Het verwerven van het vermogen tot zelfreplicatie van RNA wordt gezien als het cruciale proces in de prebiotische moleculaire evolutie. Om de omstandigheden te simuleren waaronder het proces tot stand had kunnen komen, Braun en zijn collega's zetten een experiment op waarin een cilindrische kamer van 5 mm dient als het equivalent van een porie in een vulkanisch gesteente. Op de vroege aarde, poreuze rotsen zouden zijn blootgesteld aan natuurlijke temperatuurgradiënten. Hete vloeistoffen die door de rotsen onder de zeebodem sijpelen, zouden op de zeebodem in kouder water terecht zijn gekomen, bijvoorbeeld. Dit verklaart waarom onderzeese hydrothermale bronnen de omgeving zijn voor de oorsprong van het leven waar veel onderzoekers de voorkeur aan geven. In kleine poriën, temperatuurschommelingen kunnen zeer groot zijn, en aanleiding geven tot warmteoverdracht en convectiestromen. Deze omstandigheden kunnen gemakkelijk worden gereproduceerd in het laboratorium. In de nieuwe studie het LMU-team verifieerde dat dergelijke gradiënten de replicatie van RNA-sequenties enorm kunnen stimuleren.

Een groot probleem met een door ribozym aangedreven scenario voor replicatie van RNA is dat het eerste resultaat van het proces een dubbelstrengs RNA is. Om cyclische replicatie te bereiken, de strengen moeten worden gescheiden ('gesmolten'), en dit vereist hogere temperaturen, die waarschijnlijk het ribozym zullen ontvouwen - en inactiveren. Braun en collega's hebben nu aangetoond hoe dit kan worden vermeden. "Bij ons experiment lokale verwarming van de reactiekamer zorgt voor een steile temperatuurgradiënt, die een combinatie van convectie, thermoforese en Brownse beweging, " zegt Braun. Convectie brengt het systeem in beweging, terwijl thermoforese moleculen op een grootteafhankelijke manier langs de gradiënt transporteert. Het resultaat is een microscopische versie van een oceaanstroom zoals de Golfstroom. Dit is essentieel, omdat het korte RNA-moleculen naar warmere streken transporteert, terwijl de grotere, warmtegevoelig ribozym hoopt zich op in de koelere streken, en is beschermd tegen smelten. Inderdaad, de onderzoekers waren verbaasd om te ontdekken dat de ribozymmoleculen aggregeerden om grotere complexen te vormen, wat hun concentratie in de koudere regio verder verbetert. Op deze manier, de levensduur van de labiele ribozymen kan aanzienlijk worden verlengd, ondanks de relatief hoge temperaturen. "Dat was een complete verrassing, ' zegt Braun.

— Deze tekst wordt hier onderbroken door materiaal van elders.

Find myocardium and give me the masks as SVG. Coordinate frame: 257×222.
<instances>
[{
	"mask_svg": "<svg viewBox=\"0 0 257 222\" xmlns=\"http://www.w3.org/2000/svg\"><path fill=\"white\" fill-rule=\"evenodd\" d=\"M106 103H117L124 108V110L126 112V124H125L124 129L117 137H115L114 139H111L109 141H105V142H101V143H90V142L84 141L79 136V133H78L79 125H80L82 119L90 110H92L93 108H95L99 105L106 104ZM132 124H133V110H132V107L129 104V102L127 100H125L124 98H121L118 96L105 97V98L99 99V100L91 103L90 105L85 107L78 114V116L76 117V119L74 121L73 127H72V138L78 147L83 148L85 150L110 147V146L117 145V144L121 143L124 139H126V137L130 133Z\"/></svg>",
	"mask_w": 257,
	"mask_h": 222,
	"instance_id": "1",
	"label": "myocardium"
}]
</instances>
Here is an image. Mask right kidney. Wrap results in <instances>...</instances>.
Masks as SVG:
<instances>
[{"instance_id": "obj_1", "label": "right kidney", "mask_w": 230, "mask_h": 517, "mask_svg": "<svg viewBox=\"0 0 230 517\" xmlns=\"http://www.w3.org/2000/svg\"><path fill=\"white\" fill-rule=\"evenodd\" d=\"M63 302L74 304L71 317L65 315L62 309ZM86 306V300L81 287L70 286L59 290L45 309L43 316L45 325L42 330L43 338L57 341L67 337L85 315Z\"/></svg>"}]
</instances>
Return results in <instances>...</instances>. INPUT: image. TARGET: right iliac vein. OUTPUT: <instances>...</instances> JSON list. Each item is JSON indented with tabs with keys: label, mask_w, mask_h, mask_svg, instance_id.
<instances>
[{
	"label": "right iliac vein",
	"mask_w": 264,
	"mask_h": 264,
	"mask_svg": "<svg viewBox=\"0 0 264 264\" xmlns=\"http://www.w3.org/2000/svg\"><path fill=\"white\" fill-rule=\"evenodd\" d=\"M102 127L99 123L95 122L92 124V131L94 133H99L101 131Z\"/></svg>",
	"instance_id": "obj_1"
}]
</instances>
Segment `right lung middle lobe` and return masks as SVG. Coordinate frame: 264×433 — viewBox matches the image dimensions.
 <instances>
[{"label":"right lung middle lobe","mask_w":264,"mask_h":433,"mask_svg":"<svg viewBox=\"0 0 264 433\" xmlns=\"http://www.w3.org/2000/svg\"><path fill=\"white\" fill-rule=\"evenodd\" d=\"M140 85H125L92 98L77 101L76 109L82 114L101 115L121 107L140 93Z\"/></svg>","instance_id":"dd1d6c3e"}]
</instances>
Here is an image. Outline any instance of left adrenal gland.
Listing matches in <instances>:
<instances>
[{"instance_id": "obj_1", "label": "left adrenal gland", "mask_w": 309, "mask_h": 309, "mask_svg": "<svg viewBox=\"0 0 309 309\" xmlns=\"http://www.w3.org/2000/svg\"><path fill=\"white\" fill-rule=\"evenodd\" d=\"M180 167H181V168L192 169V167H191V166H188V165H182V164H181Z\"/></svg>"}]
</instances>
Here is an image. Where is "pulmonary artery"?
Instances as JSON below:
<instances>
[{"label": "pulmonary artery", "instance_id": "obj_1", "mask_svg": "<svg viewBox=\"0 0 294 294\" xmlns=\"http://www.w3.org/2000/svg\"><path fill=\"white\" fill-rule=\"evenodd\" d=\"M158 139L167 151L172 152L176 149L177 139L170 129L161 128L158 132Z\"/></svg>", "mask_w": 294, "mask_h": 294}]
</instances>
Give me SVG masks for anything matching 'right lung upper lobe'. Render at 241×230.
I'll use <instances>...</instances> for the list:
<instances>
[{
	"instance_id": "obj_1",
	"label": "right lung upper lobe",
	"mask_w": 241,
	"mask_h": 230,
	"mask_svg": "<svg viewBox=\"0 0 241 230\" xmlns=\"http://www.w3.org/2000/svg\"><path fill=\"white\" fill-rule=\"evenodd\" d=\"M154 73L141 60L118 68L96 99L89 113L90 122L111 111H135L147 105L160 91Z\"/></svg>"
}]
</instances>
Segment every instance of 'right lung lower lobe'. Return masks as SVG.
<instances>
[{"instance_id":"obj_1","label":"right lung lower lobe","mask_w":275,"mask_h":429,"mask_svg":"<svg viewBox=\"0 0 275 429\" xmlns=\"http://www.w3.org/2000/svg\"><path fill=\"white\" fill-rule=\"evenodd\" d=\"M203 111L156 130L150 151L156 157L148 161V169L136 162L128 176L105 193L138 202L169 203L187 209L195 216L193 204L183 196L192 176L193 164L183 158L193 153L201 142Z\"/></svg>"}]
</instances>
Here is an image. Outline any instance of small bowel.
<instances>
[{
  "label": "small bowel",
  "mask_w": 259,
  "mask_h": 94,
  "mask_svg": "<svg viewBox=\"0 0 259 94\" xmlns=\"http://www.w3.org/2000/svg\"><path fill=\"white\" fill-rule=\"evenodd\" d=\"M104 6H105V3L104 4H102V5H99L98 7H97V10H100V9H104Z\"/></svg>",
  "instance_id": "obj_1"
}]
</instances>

De lengtes van de verkregen gerepliceerde strengen zijn nog relatief beperkt. De kortste RNA-sequenties worden efficiënter gedupliceerd dan de langere, zodat de dominante replicatieproducten tot een minimale lengte worden gereduceerd. Vandaar, ware darwinistische evolutie, die de synthese van steeds langere RNA-strengen bevordert, komt onder deze omstandigheden niet voor. "Echter, op basis van onze theoretische berekeningen, we zijn ervan overtuigd dat verdere optimalisatie van onze temperatuurvallen haalbaar is, ", zegt Braun. Een systeem waarin het ribozym is samengesteld uit kortere RNA-strengen, die het afzonderlijk kan repliceren, is ook een mogelijke weg vooruit.